• _PROBLEM DETAILS_: Could the listing below be returned exactly, with its pictures left out?

• _INFORMATION SUPPLIED_:
....

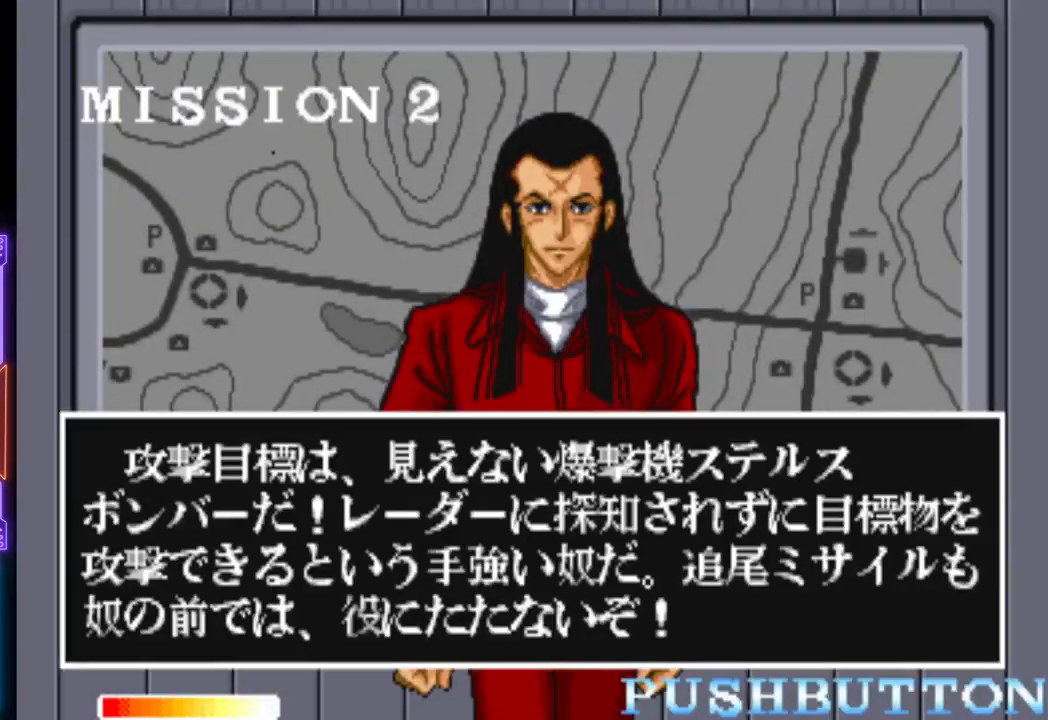
Gameplay with a controller (PlayStation layout); each line is a JSON object with the inputs held at the frame after it. "events" lists button and stick changes between this image and that frame as [ms after this image, input, new state], when the widget could be followed in between. Not read: left_stick right_stick.
{"buttons": [], "events": [[50, "CIRCLE", "down"], [283, "CIRCLE", "up"]]}
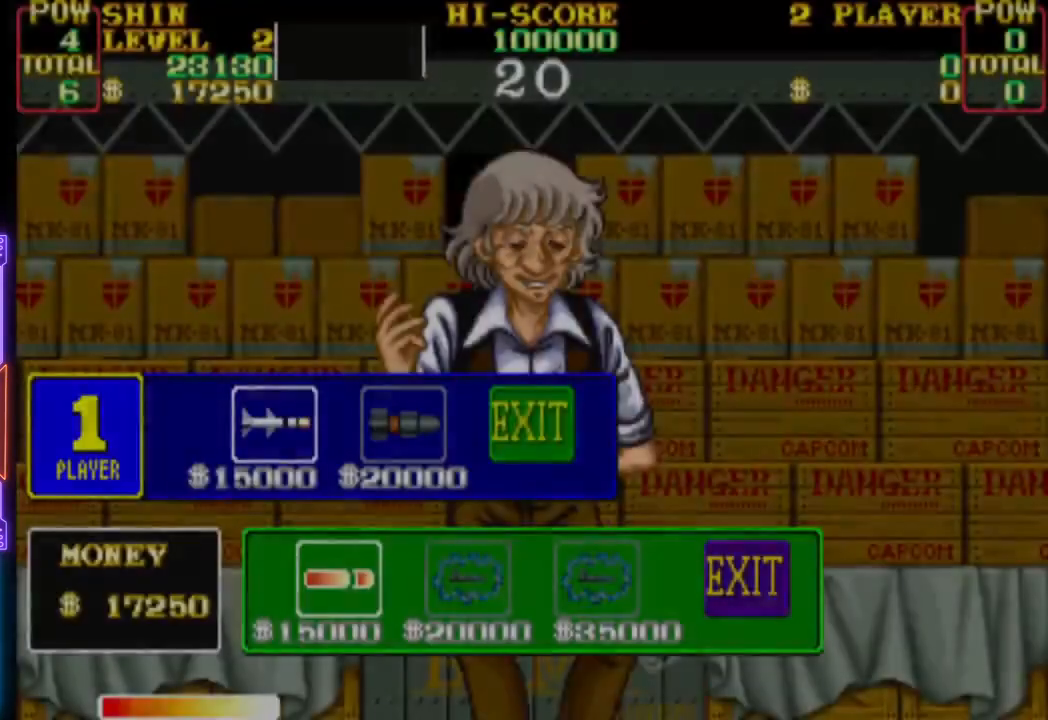
{"buttons": [], "events": []}
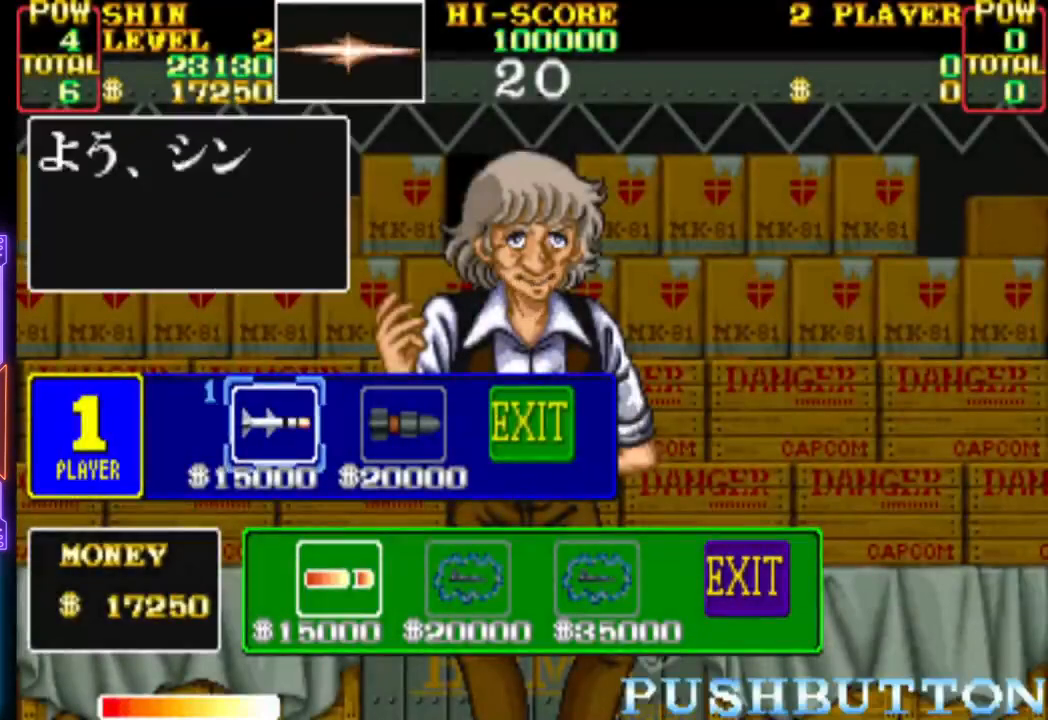
{"buttons": [], "events": []}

....

• _REPLY TO THE EXERCISE_:
Gameplay with a controller (PlayStation layout); each line is a JSON object with the inputs held at the frame after it. "events" lists button and stick changes between this image and that frame as [ms after this image, input, new state], when the widget could be followed in between. Not read: left_stick right_stick.
{"buttons": [], "events": [[50, "CIRCLE", "down"], [283, "CIRCLE", "up"]]}
{"buttons": [], "events": []}
{"buttons": [], "events": []}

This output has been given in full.